Prioritas utama penyaluran pembiayaan pada tahun 2008, diperkirakan sebagian besar berupa modal kerja namun pembiayaan investasi juga akan mengalami peningkatan dari periode sebelumnya.
c. Sektor Unggulan Pembiayaan
Sesuai dengan pertumbuhan ekonomi Indonesia saat ini yang ditopang oleh sektor konsumsi rumah tangga dibandingkan produksi dunia usaha, maka hal ini juga tercermin pada kredit yang diberikan perbankan. Pemberian kredit baru paling besar terjadi pada pembiayaan konsumer serta sektor-sektor ekonomi yang mendukung konsumsi, yakni sektor perdagangan, hotel dan restoran, serta sektor jasa dunia usaha.
Sebagian besar isi dari pembiayaan kepada sektor jasa dunia usaha merupakan kredit konsumsi yang diteruskan kepada masyarakat melalui multi finance, koperasi simpan pinjam, dan lembaga-lembaga pembiayaan pemilikan rumah, kendaraan bermotor, dan barang konsumsi lainnya. Pertumbuhan pembiayaan konsumsi, selama 5 tahun terakhir, sangat signifikan. Pada akhir tahun 2002, baru berjumlah Rp80 trilyun atau 21,5% dari total kredit perbankan. Pada akhir September 2007 telah berjumlah Rp266 trilyun atau meningkat lebih tiga kali lipat dalam jangka waktu tidak sampai lima tahun. Komposisi pembiayaan konsumsi terbesar ada pada segmen konsumsi lainnya (bukan kredit pemilikan rumah, ruko ataupun apartemen) yang mencapai 70% lebih dari total kredit konsumsi nasional.
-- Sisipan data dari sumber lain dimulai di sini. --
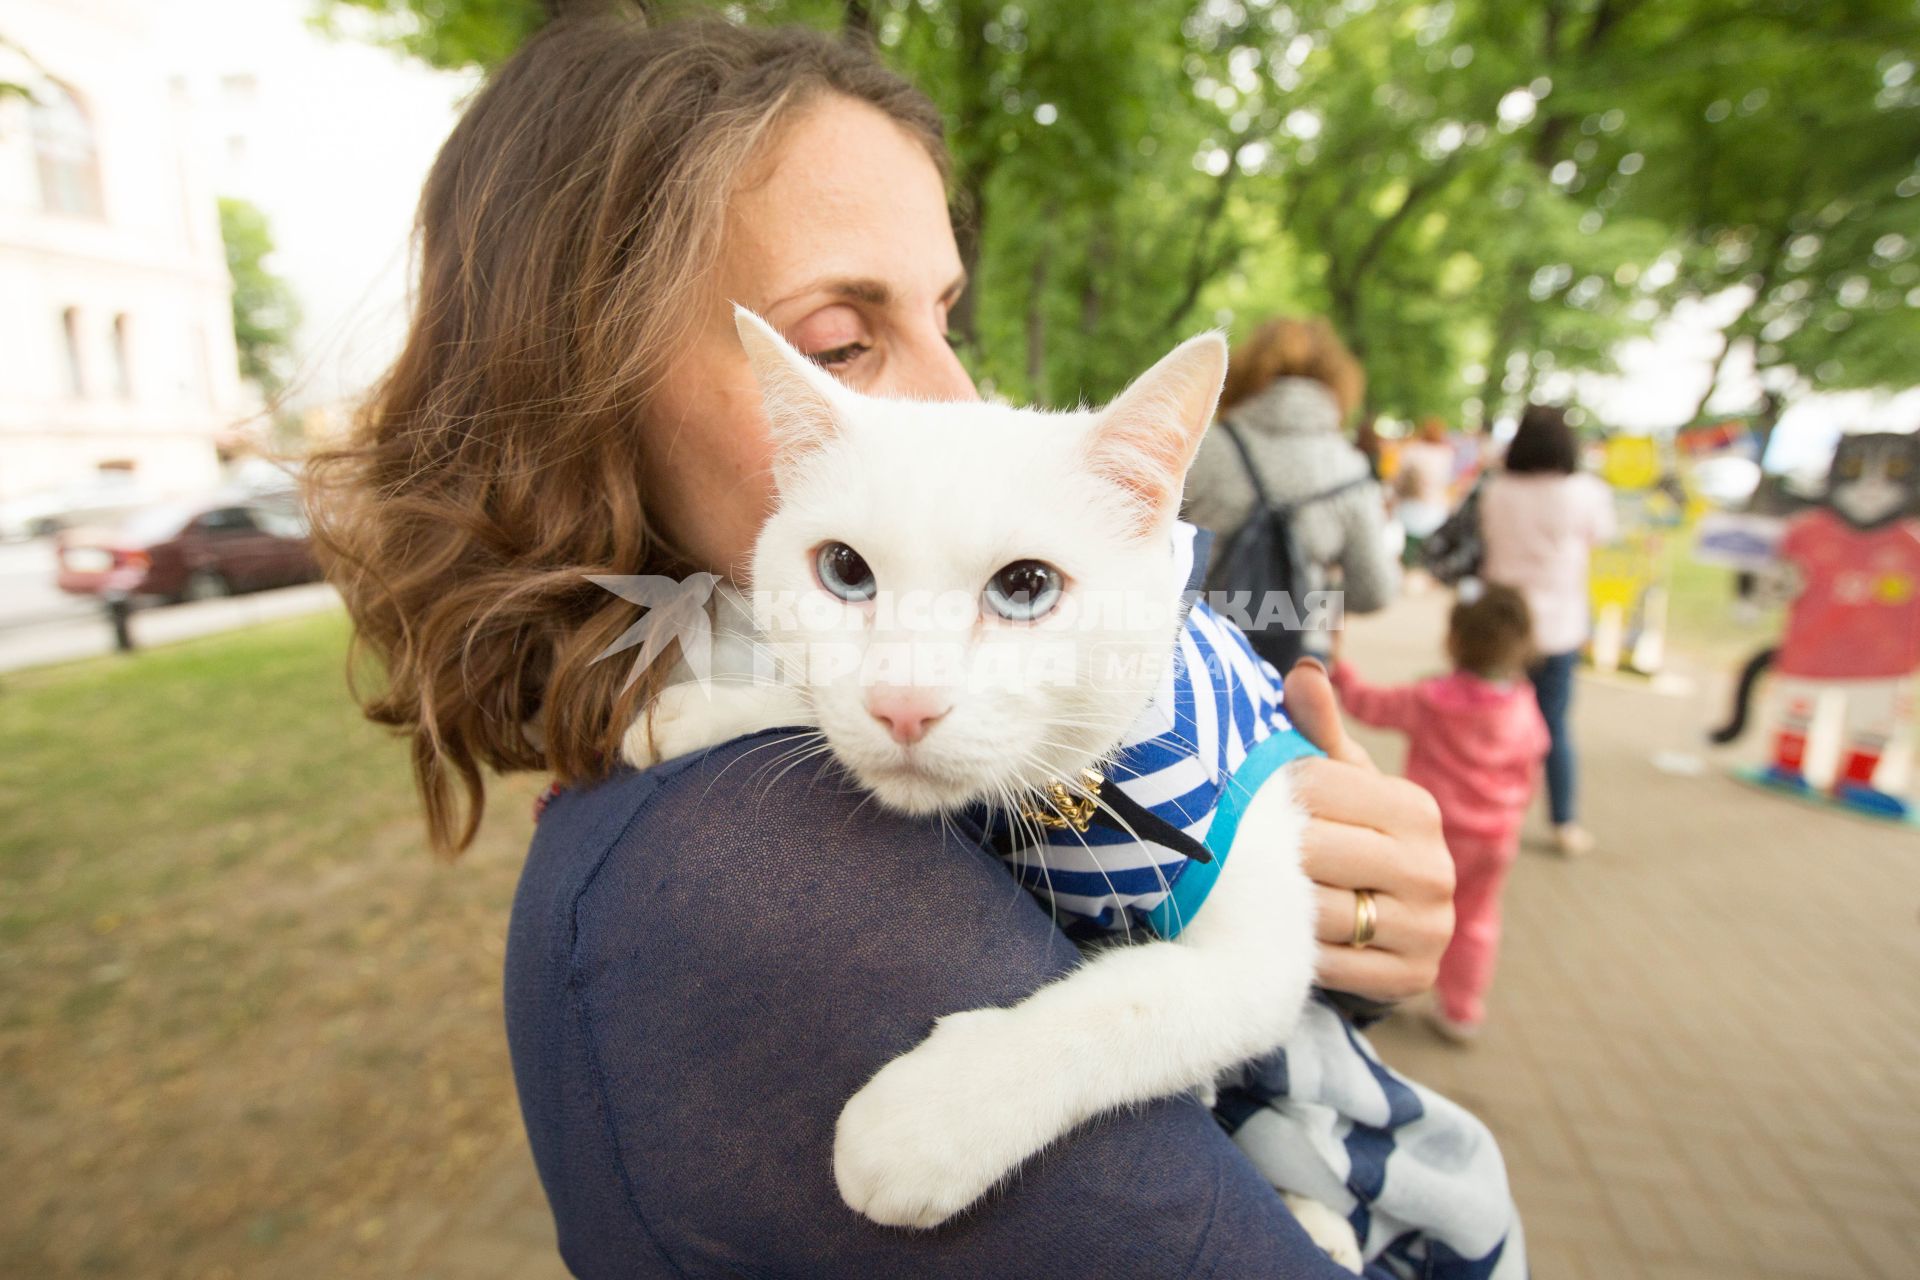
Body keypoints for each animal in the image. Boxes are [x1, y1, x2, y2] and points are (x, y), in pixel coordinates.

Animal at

Pada tahun 2002, pembiayaan konsumer dianggap sebagai primadona karena memiliki NPL segmen relatif hanya 2,63% dengan nilai absolut sebesar Rp 2,1 trilyun. Namun per triwulan III-2007, NPL absolut segmen pembiayaan konsumer telah ikut berkembang lebih dari empat kali lipat, yakni mencapai Rp 8,8 trilyun. NPL relatif pembiayaan consumer, saat ini, mencapai 3,3%. Dengan demikian, meskipun NPL pembiayaan konsumer masih di bawah 5%, namun perlu diwaspadai lebih lanjut agar tidak menjadi permasalahan besar di kemudian hari.
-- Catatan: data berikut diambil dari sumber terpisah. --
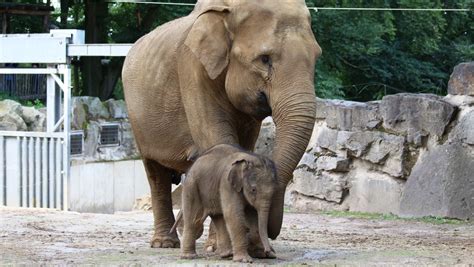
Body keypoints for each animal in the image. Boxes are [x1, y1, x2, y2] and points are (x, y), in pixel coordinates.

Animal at [122, 0, 322, 250]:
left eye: (316, 57)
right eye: (264, 59)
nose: (267, 236)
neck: (228, 9)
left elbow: (242, 145)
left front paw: (224, 244)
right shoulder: (192, 68)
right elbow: (219, 138)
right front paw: (226, 245)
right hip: (138, 120)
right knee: (155, 173)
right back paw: (164, 244)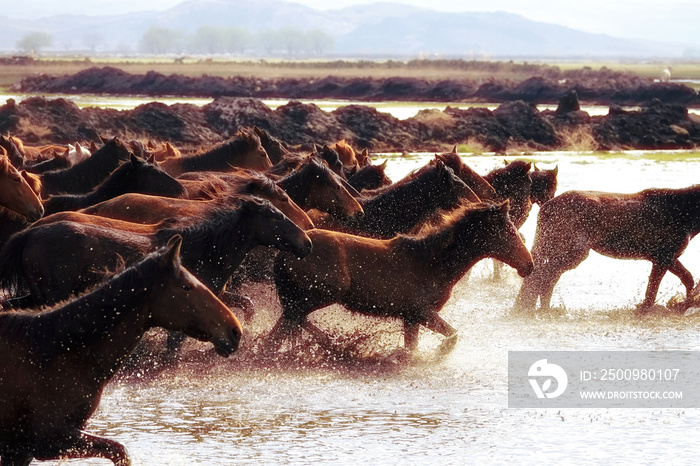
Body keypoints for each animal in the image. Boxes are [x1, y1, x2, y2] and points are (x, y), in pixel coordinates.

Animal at [270, 200, 532, 350]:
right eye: (508, 231)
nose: (528, 265)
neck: (434, 263)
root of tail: (283, 255)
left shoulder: (411, 319)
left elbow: (412, 348)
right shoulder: (421, 313)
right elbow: (452, 335)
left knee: (282, 330)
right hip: (318, 296)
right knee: (291, 323)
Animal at [516, 186, 700, 314]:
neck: (688, 213)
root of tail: (546, 207)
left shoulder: (664, 257)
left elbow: (684, 279)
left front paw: (685, 302)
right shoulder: (664, 257)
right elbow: (656, 288)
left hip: (556, 249)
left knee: (541, 278)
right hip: (572, 252)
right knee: (543, 277)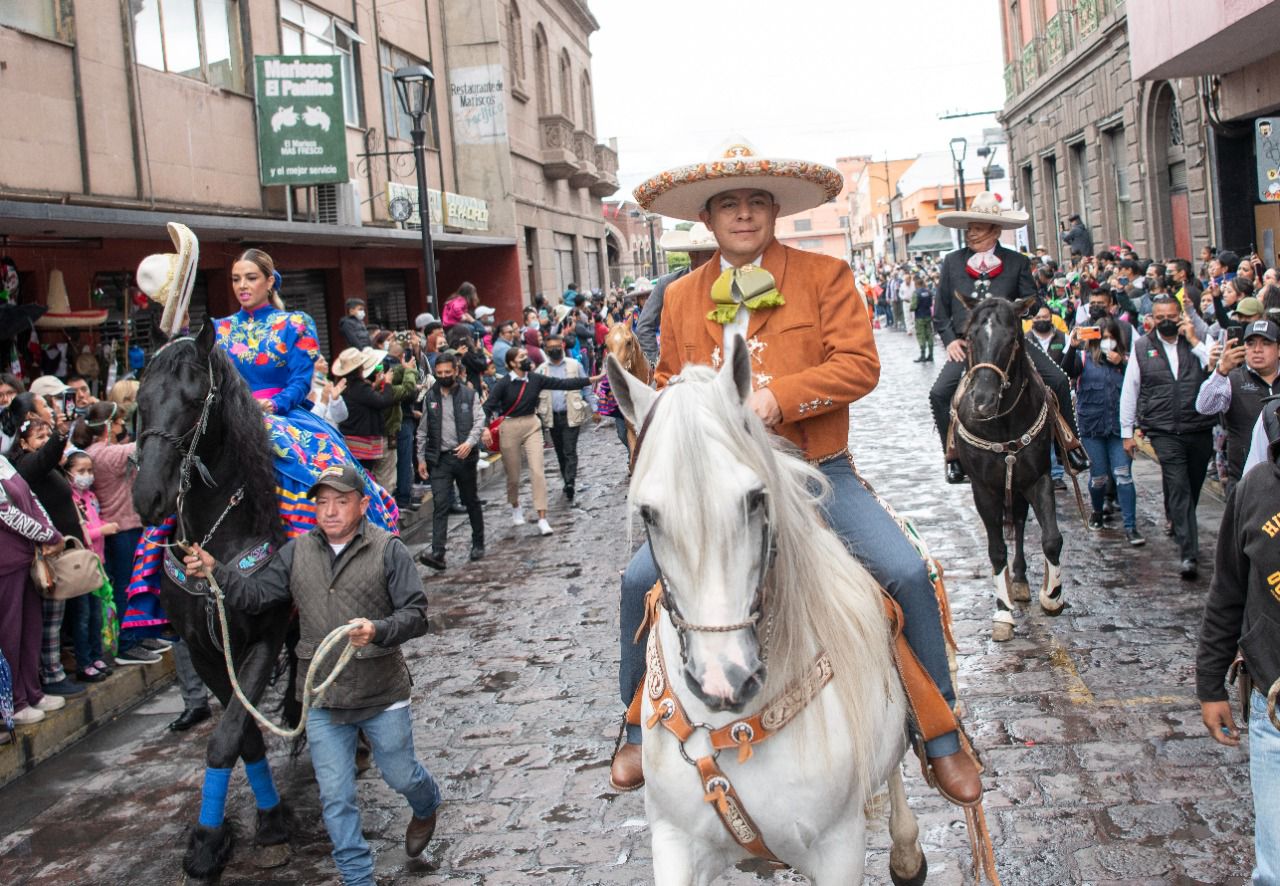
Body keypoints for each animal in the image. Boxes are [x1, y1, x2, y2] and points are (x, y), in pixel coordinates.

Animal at [133, 320, 295, 880]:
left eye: (192, 400)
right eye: (139, 400)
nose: (147, 497)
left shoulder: (266, 637)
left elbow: (224, 739)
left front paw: (213, 840)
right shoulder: (204, 651)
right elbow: (241, 735)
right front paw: (241, 827)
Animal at [957, 294, 1064, 640]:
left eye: (1012, 340)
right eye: (969, 337)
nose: (982, 401)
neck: (1002, 424)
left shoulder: (1038, 477)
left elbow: (1051, 539)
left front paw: (1052, 596)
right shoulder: (983, 489)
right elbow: (996, 550)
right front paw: (1003, 613)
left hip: (1017, 486)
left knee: (1017, 523)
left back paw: (1019, 580)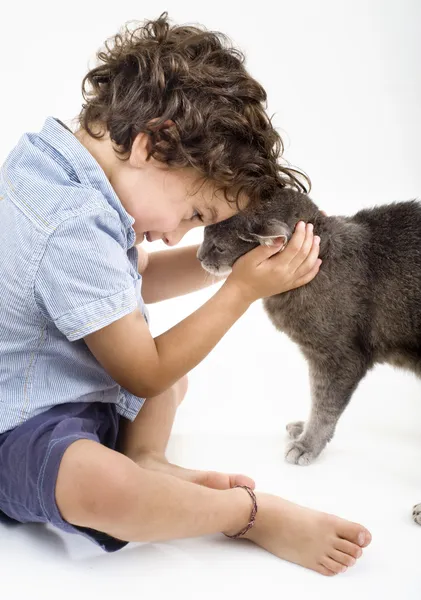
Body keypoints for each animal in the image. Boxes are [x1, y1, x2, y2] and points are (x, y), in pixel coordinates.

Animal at [197, 188, 420, 524]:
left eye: (219, 247)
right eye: (202, 235)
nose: (199, 257)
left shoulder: (338, 357)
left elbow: (324, 406)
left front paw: (307, 445)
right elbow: (317, 399)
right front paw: (303, 430)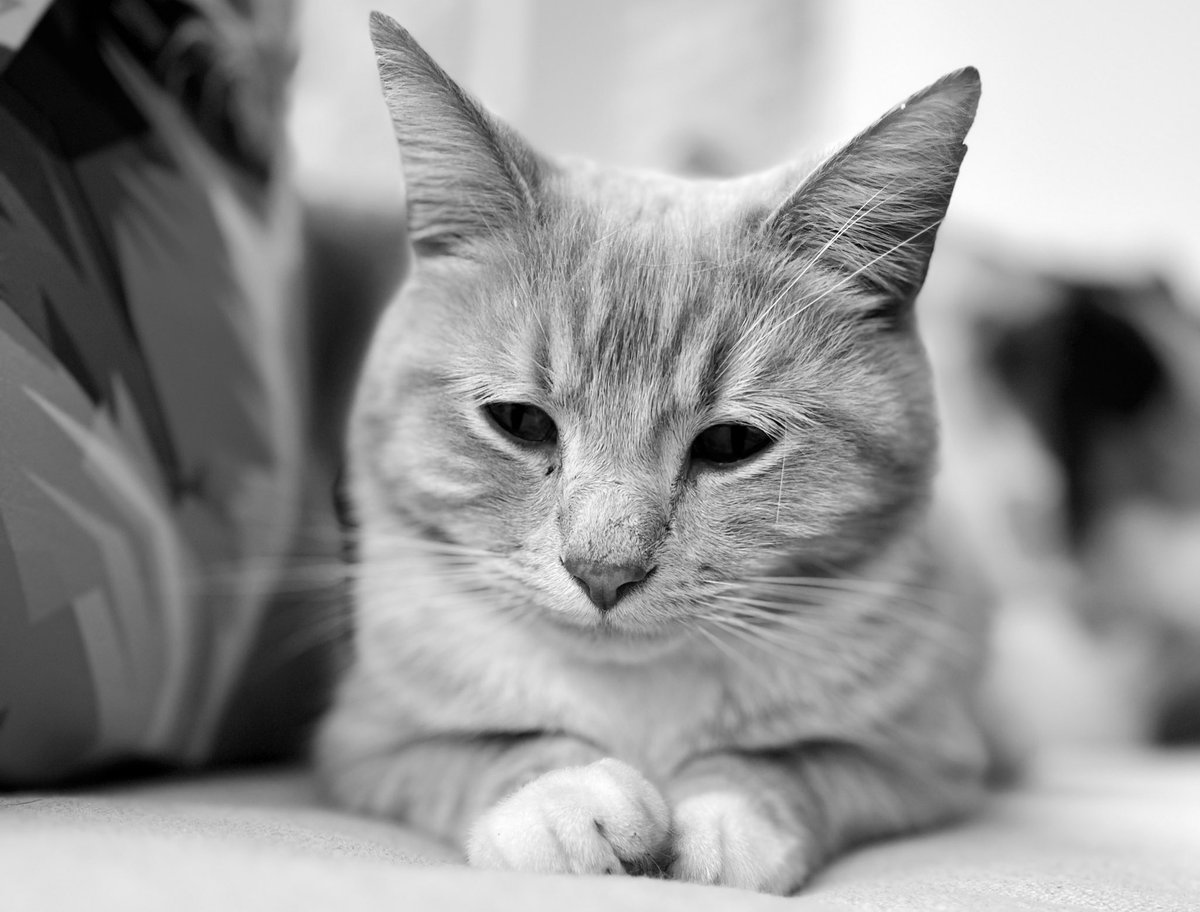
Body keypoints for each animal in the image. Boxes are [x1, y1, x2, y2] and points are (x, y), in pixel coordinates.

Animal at [316, 10, 984, 892]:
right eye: (520, 422)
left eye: (732, 443)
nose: (603, 573)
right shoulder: (361, 744)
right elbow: (488, 747)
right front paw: (562, 796)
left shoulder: (932, 762)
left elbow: (796, 763)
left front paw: (729, 817)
Dari kondisi di atas, seharusnya perbankan syariah tidak mengikuti langkah perbankan konvensional yang mengucurkan pembiayaan dengan porsi besar terhadap pembiayaan konsumsi. Apalagi tujuan semula didirikannya perbankan syariah adalah untuk mendorong pertumbuhan sektor produktif di segmen mikro, kecil, dan menengah. Namun apa daya, masih banyak hal yang belum bisa dilakukan oleh pelaku bank syariah untuk mencapai sebuah idealisme akibat berbagai faktor yang melatarbelakanginya.